Here we will be concerned with the relevant geometrical parameters of
the arrangement as a whole and with the description of the calculation
procedure and program organization. To ease the understanding of the
reader, in Fig. 1 we present a schematic view of a test-case target/
detector configuration, in which a tilted film target is placed between
two sets of planar silicon strip detectors.
Method of solution:
The most reasonable way to avoid the problems described above and to
obtain the required data is the Monte Carlo (MC) simulation of the
two-particle photodisintegration events. The attempt to calculate
analytically the average dynamic coincidence solid angles leads to
ambiguities in the solutions and huge difficulties, which arise from
multiple integration over the spatial boundaries of the target and
detectors. The MC approach for the evaluation of dynamic coincidence
solid angles for a 2pi-detector arrangement is described in our
previous work [7]. The computer code OMEGA involves not only the
experimental setup geometry, but also the physical parameters of the
reaction and allows to obtain the average dynamic coincidence solid
angles in the CM system, even for complicated detector arrangements.

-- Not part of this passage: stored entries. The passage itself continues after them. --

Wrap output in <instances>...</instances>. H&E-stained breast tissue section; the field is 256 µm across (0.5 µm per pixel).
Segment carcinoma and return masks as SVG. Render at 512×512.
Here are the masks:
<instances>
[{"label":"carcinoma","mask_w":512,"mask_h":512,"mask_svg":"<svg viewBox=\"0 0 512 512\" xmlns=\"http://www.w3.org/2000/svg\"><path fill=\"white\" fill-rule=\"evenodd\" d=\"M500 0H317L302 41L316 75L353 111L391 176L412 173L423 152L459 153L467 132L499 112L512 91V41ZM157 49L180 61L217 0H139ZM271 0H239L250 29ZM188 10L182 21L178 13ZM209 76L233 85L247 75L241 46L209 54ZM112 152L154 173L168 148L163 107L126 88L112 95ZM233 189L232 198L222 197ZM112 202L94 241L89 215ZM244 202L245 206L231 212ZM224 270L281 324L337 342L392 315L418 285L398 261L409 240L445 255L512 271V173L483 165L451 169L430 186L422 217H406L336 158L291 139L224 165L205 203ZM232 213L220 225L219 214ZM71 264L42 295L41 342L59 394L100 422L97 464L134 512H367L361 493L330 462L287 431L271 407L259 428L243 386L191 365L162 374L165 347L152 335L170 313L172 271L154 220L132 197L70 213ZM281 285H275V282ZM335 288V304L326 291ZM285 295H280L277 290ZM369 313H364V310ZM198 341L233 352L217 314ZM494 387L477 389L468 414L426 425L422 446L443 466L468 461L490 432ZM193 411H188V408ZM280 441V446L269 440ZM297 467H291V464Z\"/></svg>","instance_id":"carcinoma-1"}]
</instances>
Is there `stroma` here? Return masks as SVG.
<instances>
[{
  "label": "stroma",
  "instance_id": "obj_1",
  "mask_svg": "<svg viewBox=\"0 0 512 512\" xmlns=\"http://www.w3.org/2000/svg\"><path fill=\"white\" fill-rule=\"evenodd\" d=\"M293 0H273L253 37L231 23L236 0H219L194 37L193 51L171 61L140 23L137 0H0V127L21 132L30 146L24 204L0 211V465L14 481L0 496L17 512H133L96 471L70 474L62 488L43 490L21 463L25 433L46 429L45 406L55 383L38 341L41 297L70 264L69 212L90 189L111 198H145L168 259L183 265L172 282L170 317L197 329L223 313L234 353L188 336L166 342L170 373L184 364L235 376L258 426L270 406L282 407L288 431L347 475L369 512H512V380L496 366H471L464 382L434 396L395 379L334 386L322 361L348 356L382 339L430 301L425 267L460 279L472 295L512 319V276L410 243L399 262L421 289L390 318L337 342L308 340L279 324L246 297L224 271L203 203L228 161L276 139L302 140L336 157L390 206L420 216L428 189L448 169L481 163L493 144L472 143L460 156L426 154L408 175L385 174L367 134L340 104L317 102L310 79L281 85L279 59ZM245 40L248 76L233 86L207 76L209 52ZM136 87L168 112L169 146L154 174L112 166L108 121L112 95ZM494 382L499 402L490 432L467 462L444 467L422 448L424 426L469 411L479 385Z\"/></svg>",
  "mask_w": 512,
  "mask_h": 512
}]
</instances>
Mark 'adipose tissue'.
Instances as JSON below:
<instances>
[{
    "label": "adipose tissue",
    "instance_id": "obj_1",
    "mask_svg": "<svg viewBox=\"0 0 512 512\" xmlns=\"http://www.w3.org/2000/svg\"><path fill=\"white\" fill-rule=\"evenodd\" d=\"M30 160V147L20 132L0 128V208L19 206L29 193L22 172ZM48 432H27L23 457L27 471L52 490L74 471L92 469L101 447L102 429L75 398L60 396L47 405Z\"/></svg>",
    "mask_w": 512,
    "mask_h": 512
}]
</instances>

This method allowed the evaluation of the dynamic coincidence solid
angles for a 2pi-detector arrangement not only for large illuminated
area plane targets but also for 3D gaseous targets.
Typical running time:
Depends on the desirable statistical accuracy. For the example set of
initial parameters for beam, target and detector geometries, the running
time is approximately 10 seconds.
References:
[1] R.P. Gardner, K. Verghese, H.M. Lee, Nucl. Instr. and Meth. 176 (1980) 615. [2] R.P. Gardner, K. Verghese, Nucl. Instr. and Meth. 93 (1971) 163. [3] K. Verghese, R.M. Felder, R.P. Gardner, Nucl. Instr. and Meth. 101 (1972) 391. [4] M. Bellusci, R. Deleo, A. Pantaleo, A. Vox, Nucl. Instr. and Meth. 114 (1974) 145. [5] M.V. Green, R.L. Aamodt, G.S. Johnston, Nucl. Instr. and Meth. 117 (1974) 409. [6] V.P. Likhachev, J.F. Dias, M.-L. Yoneama, M.N. Martins, J.D.T. Arruda-Neto, C.C. Bueno, V. Perevertailo, O. Frolov, Nucl. Instr. and Meth. A 376 (1996) 455. [7] V.P. Likhachev, M.N. Martins, J.D.T. Arruda-Neto, C.C. Bueno, M. Damy de S. Santos, I.G. Evseev, J.A.C. Goncalves, O.A.M. Helene, S.A. Paschuk, H.R. Schelin, Nucl. Instr. and Meth. A 390 (1997) 251.